Aim:
Starting from a one-legged stance with the knee at a 90° angle, the leg position should be changed as quickly as possible three times in succession. Try to stop after each movement and keep your balance. After the third execution, there should be a direct transition to running.
Focus:
The idea is to change as quickly as possible. To achieve this, remember to move one leg down as quickly as possible and the other leg up at the same time. The basic idea is to make contact with the ground as quickly as possible. The position of the upper body is maintained during the transition.
5 key points - running ABC
- The aim is to keep the foot "active" during dorsiflexion. Contact with the ground should not be made with the toe, but with the distal metatarsal area. This should achieve a "springy" effect in the area of the ankles. When landing with the toe or heel, the elastic energy of our muscles is dispersed, which is essential to increase running economy.
- The ground contact takes place just behind the vertical projection of the centre of gravity. The idea should be to bring the foot under the body to support it and not too far forward to avoid braking forces.
- Avoid remaining in a seated position during the exercises. When in contact with the ground, the hip joint should be almost fully extended, as should the knee joint.

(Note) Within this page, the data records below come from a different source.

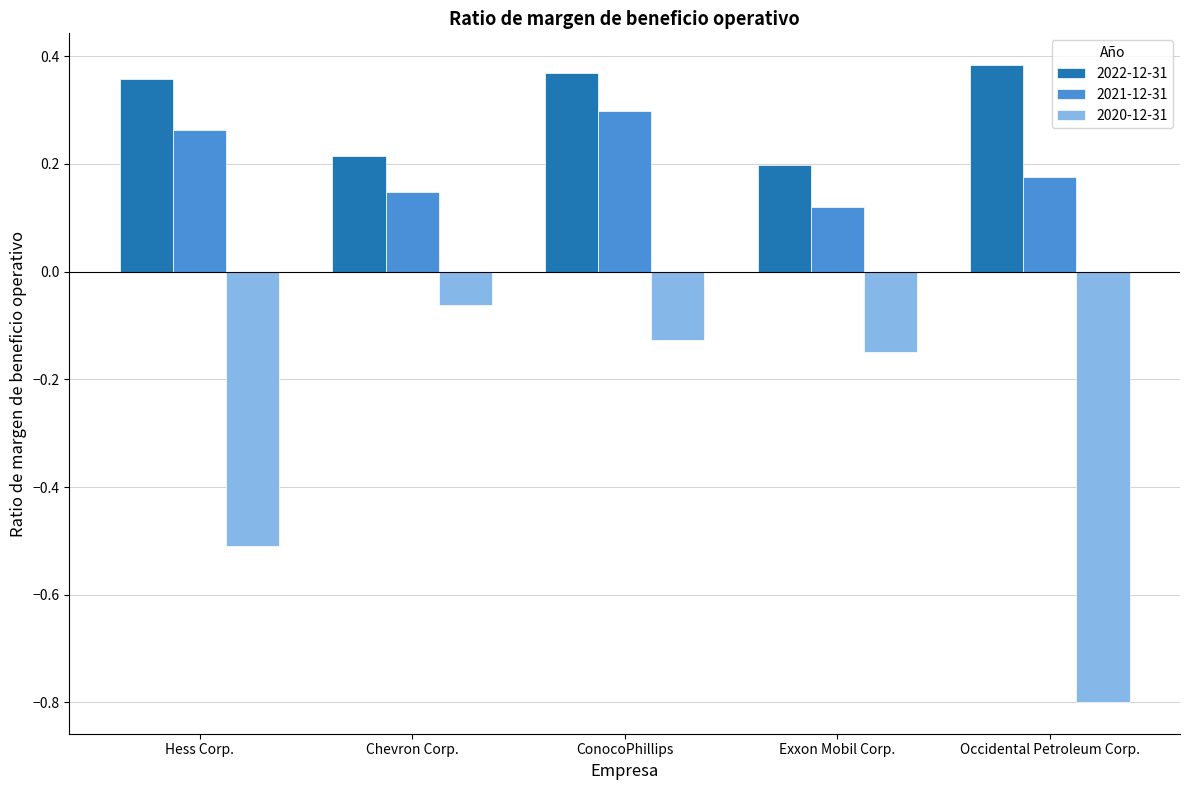

Is it true that 2020-12-31 equals -0.0 at Chevron Corp.?

False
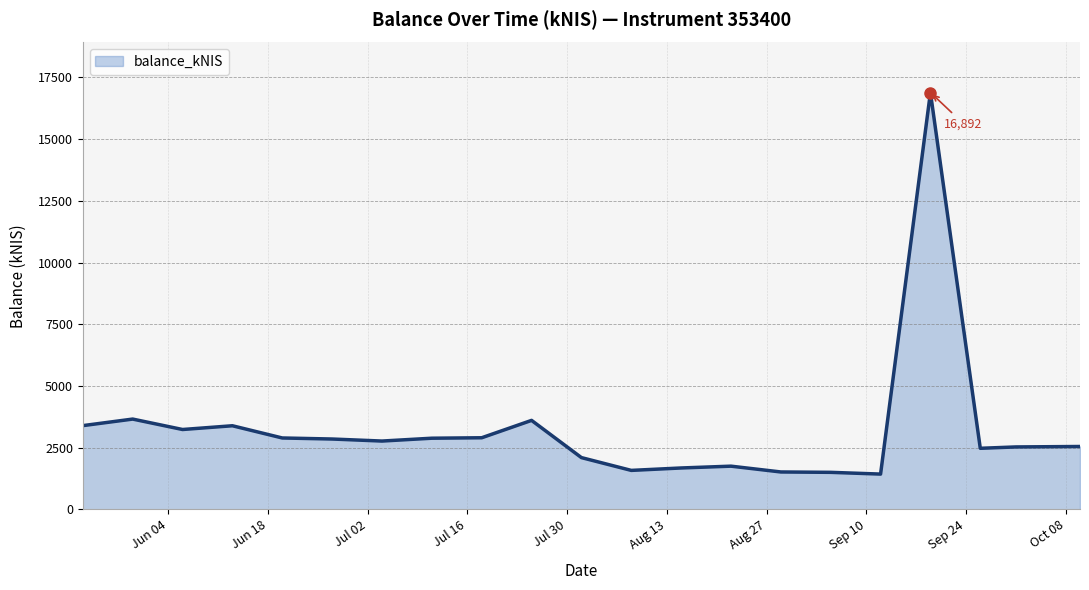

What is the greatest value displayed?

16891.7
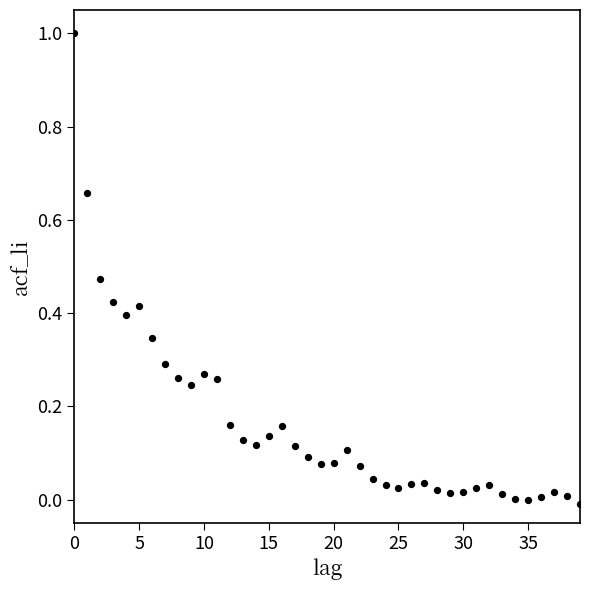

Count the number of points in this scatter plot.

40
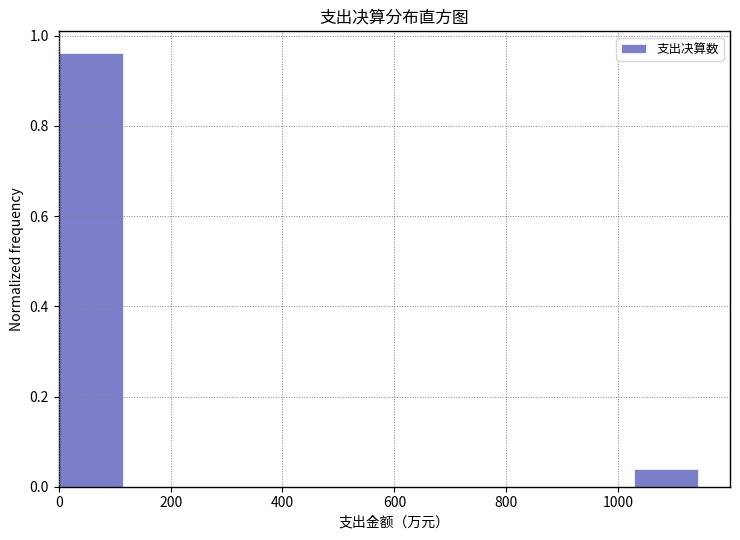

How tall is the bar that spans 1020 to 1140 on the x-axis? Neither the bar edges nor the heights are printed on the chart, so give them approximately, as read against the axes.

0.04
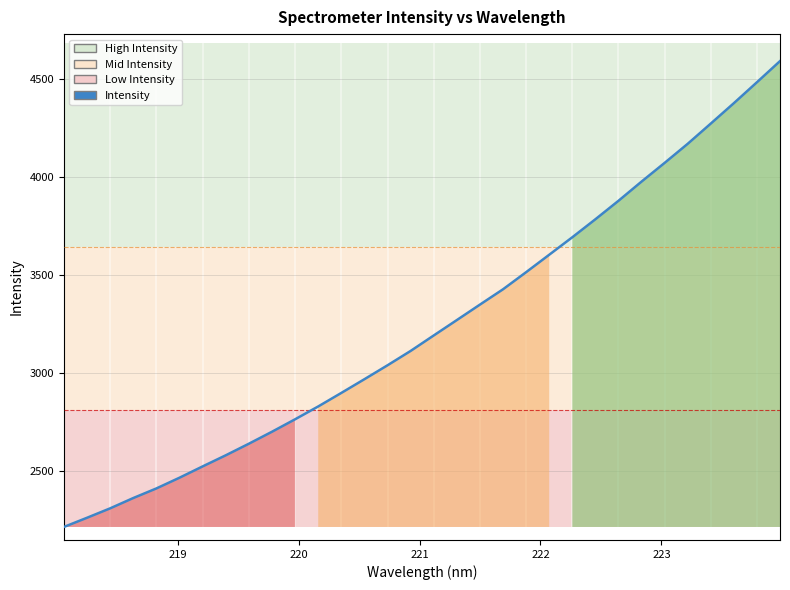

What is the sum of all values?

103684.9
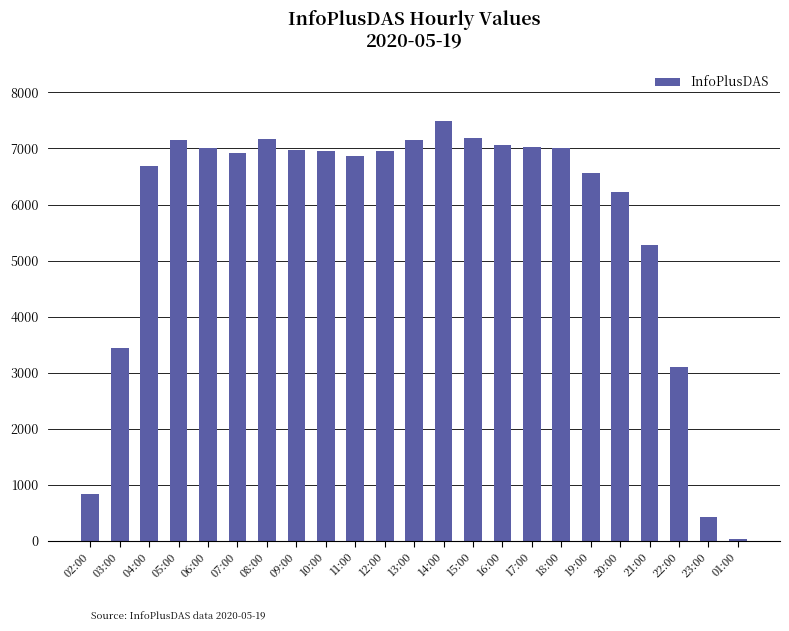

How many bars are there in total?

23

- The arms are crucial for coordination. It is therefore important to use them actively and try to keep the shoulders relaxed so that they do not become stiff. The angle of the elbow joint should be around 90°. During the movement, the arms should be parallel to the body and not crossed in front.
- Throughout the exercise, the stability of the torso should be maintained by correctly activating the abdominal muscles. This prevents anteversion of the pelvis, which leads to a later running cycle. The shoulders should remain slightly in front of the body's centre of gravity.